# hdmi cable to connect to ps2



## bigl2007

question everybody well i have a ps2 hooked up to a hdtv but i want to run the ps2 in hdmi but the hdmi cable i got theres no where in the back of ps2 that you can hook the cable to and some games support 1080i like gran turismo4 it looks bad in the hd tv i have but only because i have it set to full screen so it stretches the image a bit but i would like to see if it looks better if i hook it up using a hdmi cable well the thing is ps2 doesnt have a hdmi connection thing on the back of it so what would i need to hook it up to run it in hdmi so i can play video games and they look better and stuff anybody know or will i need a adapter all i have to hook up ps2 to hdmi tv is a audio video thingy composite i think its called or something its got the yellw white and red wires

i have a ps3 but i dont like running games on it so i rather run them on the ps2 downstairs since ps2 has support for all ps2 games while the ps3 some games run into a few issues and the gran turismo 4 i have runs into some if i run it on my ps3


----------



## massahwahl

You cant ps2 is not hi def.


----------



## bigl2007

oh cuz i noticed i was playing gran turismo 4 last night and it gave me choice of 480p 1080i but i need the right cables to do it so i thought there was a way


----------



## lion149

Yes a ps2 can run 480p and 1080i. You need component cables, blue green red, then you need to go into the setting and change it. Most games don't take advantage of this but the game will always look better. Progressive scan options are unlocked in this mode too.


----------



## massahwahl

lion149 said:


> Yes a ps2 can run 480p and 1080i. You need component cables, blue green red, then you need to go into the setting and change it. Most games don't take advantage of this but the game will always look better. Progressive scan options are unlocked in this mode too.



Oh wow, shows what i know  I had no idea the ps2 had component outputs on it.


----------



## bigl2007

ok i have a question tho about dvd's would they also look slightly better or improved or will i be better off watching them on hdtv another way like blu-ray id say by the way i have my ps2 set to fullscreen and it seems to stretch the image if i get this cable i just found at gamestop http://www.gamestop.com/Catalog/ProductDetails.aspx?product_id=68816 is this the right cable and will it improve the visuals a bit on hdtv or will i have to set it so it doesnt be as full screen as it is to really be able to see the images better


----------

▸ **Provided data**:
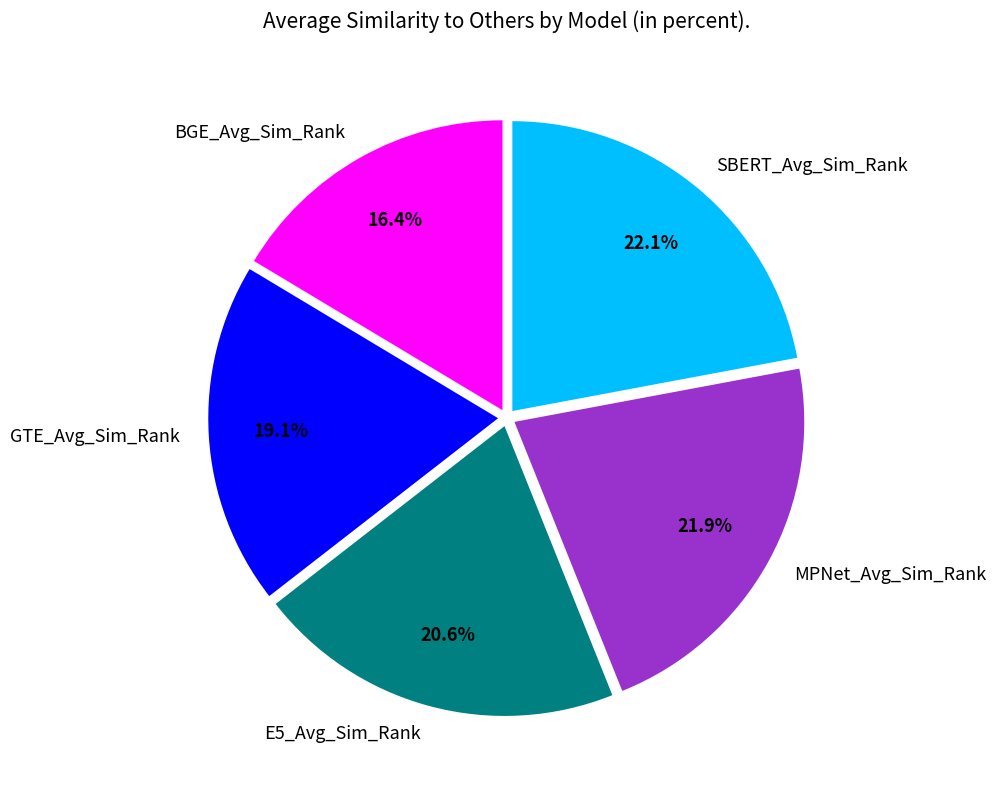

Is it true that GTE_Avg_Sim_Rank is 6% of the pie?

False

▸ **Exercise**: Copy everything from "i have a ps3" down to "not hi def." in the thread about hooking a PS2 up to an HDTV.

▸ **Answer to this problem**:
i have a ps3 but i dont like running games on it so i rather run them on the ps2 downstairs since ps2 has support for all ps2 games while the ps3 some games run into a few issues and the gran turismo 4 i have runs into some if i run it on my ps3


----------



## massahwahl

You cant ps2 is not hi def.